In the next few years, with U.S. legislation providing for increasing government regulation of critical infrastructure facilities, according to Tendell, the government may have mitigated the risk. But, even if regulation is enough to protect those assets, cyberterrorists could still seek out other targets.
Many local governments and local departments of transportation (DoT) are not very secure. This leaves local traffic targets open to attack. "Many local DoT still use outdated connection and management tools such as telnet and open web access portals that could be vulnerable to SQL Injection and attacks that weren't around when the systems came online," says Tendell. Imagine the chaos should city street lights fall under the control of cyberterrorists.
CSOs and CISOs thinking their enterprise is not at risk should remember that once unleashed, the same worms and viruses that cyberterrorists use on their intended targets can spread to other organizations.
Readiness in a time of cyberterrorism
CSOs and CISOs should know that customary corporate security cannot address the methods cyberterrorists use to perpetrate the majority of cyber-attacks. "They are not attacking your firewall. They are not attacking your DMZ. They are looking for social engineering routes, social media routes, email routes and phishing routes. They are looking to drop a flash drive somewhere and get someone to plug it in," says Tendell. Cyberterrorists are looking for any means to get an unwitting co-conspirator to open up a channel and give them permission to come in.
The biggest vulnerability might be the help desk. Anyone can call the help desk and attempt to solicit new information about the network. If the enterprise does not train those people to understand that, they might give that data out. "That information might actually lend to cyberterrorists bringing down the entire network," says Iadonisi.

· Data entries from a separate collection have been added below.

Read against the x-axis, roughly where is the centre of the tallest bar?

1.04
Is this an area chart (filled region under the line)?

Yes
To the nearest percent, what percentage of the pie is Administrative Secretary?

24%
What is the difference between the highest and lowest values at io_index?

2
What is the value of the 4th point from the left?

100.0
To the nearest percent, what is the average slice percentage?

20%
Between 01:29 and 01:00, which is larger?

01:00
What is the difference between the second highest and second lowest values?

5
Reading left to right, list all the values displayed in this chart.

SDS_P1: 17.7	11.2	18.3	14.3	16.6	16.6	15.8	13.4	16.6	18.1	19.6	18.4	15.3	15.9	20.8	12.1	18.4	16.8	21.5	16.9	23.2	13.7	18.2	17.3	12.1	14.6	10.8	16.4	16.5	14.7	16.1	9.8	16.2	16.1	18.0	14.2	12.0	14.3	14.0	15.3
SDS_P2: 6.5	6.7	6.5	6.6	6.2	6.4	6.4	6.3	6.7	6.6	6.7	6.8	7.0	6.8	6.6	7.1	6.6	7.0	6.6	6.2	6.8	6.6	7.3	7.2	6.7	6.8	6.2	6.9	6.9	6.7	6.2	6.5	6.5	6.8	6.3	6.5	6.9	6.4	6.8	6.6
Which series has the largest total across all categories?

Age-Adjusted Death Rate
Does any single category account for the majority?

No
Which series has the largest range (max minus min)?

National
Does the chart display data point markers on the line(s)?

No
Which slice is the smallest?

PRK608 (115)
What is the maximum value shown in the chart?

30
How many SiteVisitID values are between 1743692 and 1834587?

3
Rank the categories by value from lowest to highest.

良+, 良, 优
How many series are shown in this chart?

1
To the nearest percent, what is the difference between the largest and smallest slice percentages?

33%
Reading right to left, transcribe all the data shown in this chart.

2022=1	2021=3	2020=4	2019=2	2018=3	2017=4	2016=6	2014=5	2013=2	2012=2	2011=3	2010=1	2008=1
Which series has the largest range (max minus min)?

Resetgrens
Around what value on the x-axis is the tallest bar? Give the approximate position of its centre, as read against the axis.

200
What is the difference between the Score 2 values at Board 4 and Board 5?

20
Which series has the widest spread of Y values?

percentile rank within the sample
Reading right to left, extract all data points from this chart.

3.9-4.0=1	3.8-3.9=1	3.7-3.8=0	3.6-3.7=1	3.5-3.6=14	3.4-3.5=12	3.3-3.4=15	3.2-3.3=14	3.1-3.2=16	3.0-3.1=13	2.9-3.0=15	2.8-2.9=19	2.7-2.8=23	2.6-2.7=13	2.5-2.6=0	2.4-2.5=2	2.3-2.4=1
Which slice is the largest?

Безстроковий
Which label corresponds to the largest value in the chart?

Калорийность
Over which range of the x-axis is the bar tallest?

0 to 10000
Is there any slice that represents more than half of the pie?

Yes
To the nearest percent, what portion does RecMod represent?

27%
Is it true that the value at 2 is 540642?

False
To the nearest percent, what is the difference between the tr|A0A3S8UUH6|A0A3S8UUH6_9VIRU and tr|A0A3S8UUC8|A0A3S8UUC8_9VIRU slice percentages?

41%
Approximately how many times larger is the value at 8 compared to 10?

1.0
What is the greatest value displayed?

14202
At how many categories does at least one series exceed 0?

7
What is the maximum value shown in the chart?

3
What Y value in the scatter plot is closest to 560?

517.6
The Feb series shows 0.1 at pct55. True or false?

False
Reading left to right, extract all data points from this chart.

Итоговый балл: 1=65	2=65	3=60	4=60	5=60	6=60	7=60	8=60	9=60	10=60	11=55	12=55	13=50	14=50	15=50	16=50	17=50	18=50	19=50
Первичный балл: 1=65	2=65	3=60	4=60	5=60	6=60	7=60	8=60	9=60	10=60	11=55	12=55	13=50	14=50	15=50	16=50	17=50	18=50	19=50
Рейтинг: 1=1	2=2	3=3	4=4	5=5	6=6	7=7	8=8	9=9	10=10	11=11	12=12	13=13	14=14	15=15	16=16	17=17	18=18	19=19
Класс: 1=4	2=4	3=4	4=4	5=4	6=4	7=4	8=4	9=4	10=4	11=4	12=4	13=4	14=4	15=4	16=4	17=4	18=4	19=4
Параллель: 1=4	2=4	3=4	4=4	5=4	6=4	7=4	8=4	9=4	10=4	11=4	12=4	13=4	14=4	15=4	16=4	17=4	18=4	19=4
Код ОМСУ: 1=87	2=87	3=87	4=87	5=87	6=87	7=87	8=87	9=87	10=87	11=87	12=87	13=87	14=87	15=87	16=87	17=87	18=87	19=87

The best practice for securing the enterprise against a broadening cyberterrorism landscape is to step up employee and contractor security training. "You can have a moat around your facility but if your employees and contractors don't understand your security practices, they can become insider threats or allow threats into your facility, either virtually or physically," says Tendell.
CSOs need to have their people take a step back and analyze threats in a holistic manner. Using an example from a consultation, Iadonisi illustrates how to do exactly that: "A Fortune 250 CSO asked me, saying, I manage 25,000 computers around the globe. How do I even begin to broach the subject of cyberterrorism?' I responded with a scenario with three different ongoing events."
In that scenario, the enterprise experiences a cyber-event where terrorists are probing the network they want to hack. Simultaneously, the enterprise's C-level's kids have been receiving strange friend requests on Facebook. At the same time, people are organizing protests in front of a couple of the enterprise's stores.
Typically, a company would look at that scenario and send the physical security team to take care of the protest. They would send the marketing team or the security people to take care of the Facebook issue, and they would send IT to take care of the attacks. But, they would view it as three unrelated incidents. "I go in and train people to understand that in many cases these events are interrelated. For the first time, the separate enterprise teams work together. That's what I told the CSO," says Iadonisi.
Further resources for CSOs and CISOs who want to dig deeper into cyberterrorism include security blogs such as Krebs on Security and Dark Reading and organizations such as the Sans Institute. "Form alliances with people who can feed you the appropriate information. Get involved in LinkedIn groups and in forums dedicated to these issues," says Tendell.